** HOW TO COMPLETE THIS TASK **
Extract all lines that hold "tools" from the records below.

** SOURCE INFORMATION **
━━━━━━━━━━

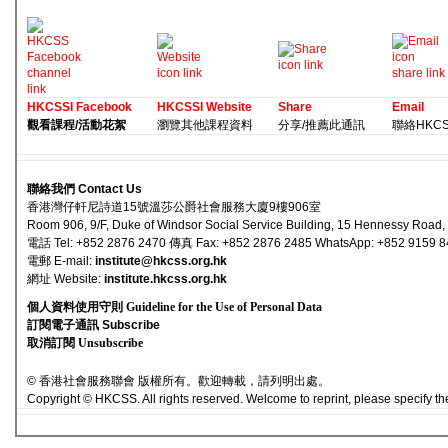
HKCSSI Facebook
HKCSSI Website
Share
Email
觀看課程/活動花絮
瀏覽其他課程資料
分享/推薦此通訊
聯絡HKCSS 
聯絡我們 Contact Us
香港灣仔軒尼詩道15號溫莎公爵社會服務大廈9樓906室
Room 906, 9/F, Duke of Windsor Social Service Building, 15 Hennessy Road
電話 Tel: +852 2876 2470 傳真 Fax: +852 2876 2485 WhatsApp: +852 9159 
電郵 E-mail
:
institute@hkcss.org.hk
網址 Websi
te:
institute.hkcss.org.hk
個人資料使用守則 Guideline for the Use of Personal Data
訂閱電子通訊 Subscribe
取消訂閱 Unsubscribe
© 香港社會服務聯會 版權所有。歡迎轉載，請列明出處。
Copyright © HKCSS. All rights reserved. Welcome to reprint, please specify th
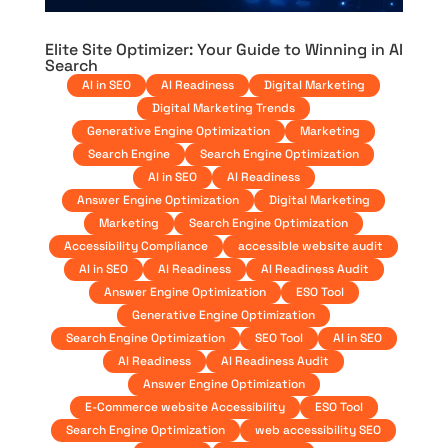
Elite Site Optimizer: Your Guide to Winning in AI
Search
AI in SEO
AI Readiness
Digital Marketing
Digital Marketing Trends
Generative Engine Optimization
Marketing
Search Engine
Search Engine Optimization
AI in SEO
AI Readiness
Answer Engine Optimization
Digital Marketing
Marketing
Search Engine Optimization
Accessibility Compliance
accessible website audit
AI in SEO
AI Readiness
AI Readiness Audit
Answer Engine Optimization
ESO Tool
Generative Engine Optimization
Search Engine Optimization
SEO Tool
AI in SEO
AI Readiness
AI Readiness Audit
Answer Engine Optimization
E-Commerce website Accessibility
ESO Tool
Search Engine Optimization
web accessibility SEO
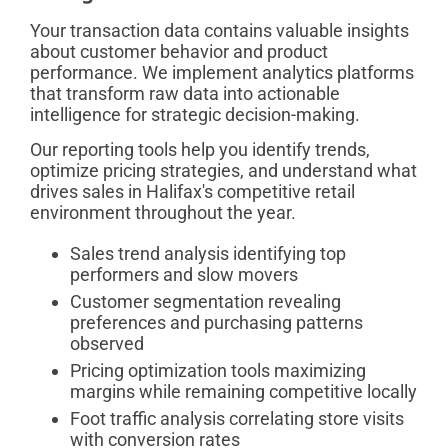
Your transaction data contains valuable insights
about customer behavior and product
performance. We implement analytics platforms
that transform raw data into actionable
intelligence for strategic decision-making.
Our reporting tools help you identify trends,
optimize pricing strategies, and understand what
drives sales in Halifax's competitive retail
environment throughout the year.
Sales trend analysis identifying top
performers and slow movers
Customer segmentation revealing
preferences and purchasing patterns
observed
Pricing optimization tools maximizing
margins while remaining competitive locally
Foot traffic analysis correlating store visits
with conversion rates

━━━━━━━━━━

** REPLY TO THE TASK **
Our reporting tools help you identify trends,
Pricing optimization tools maximizing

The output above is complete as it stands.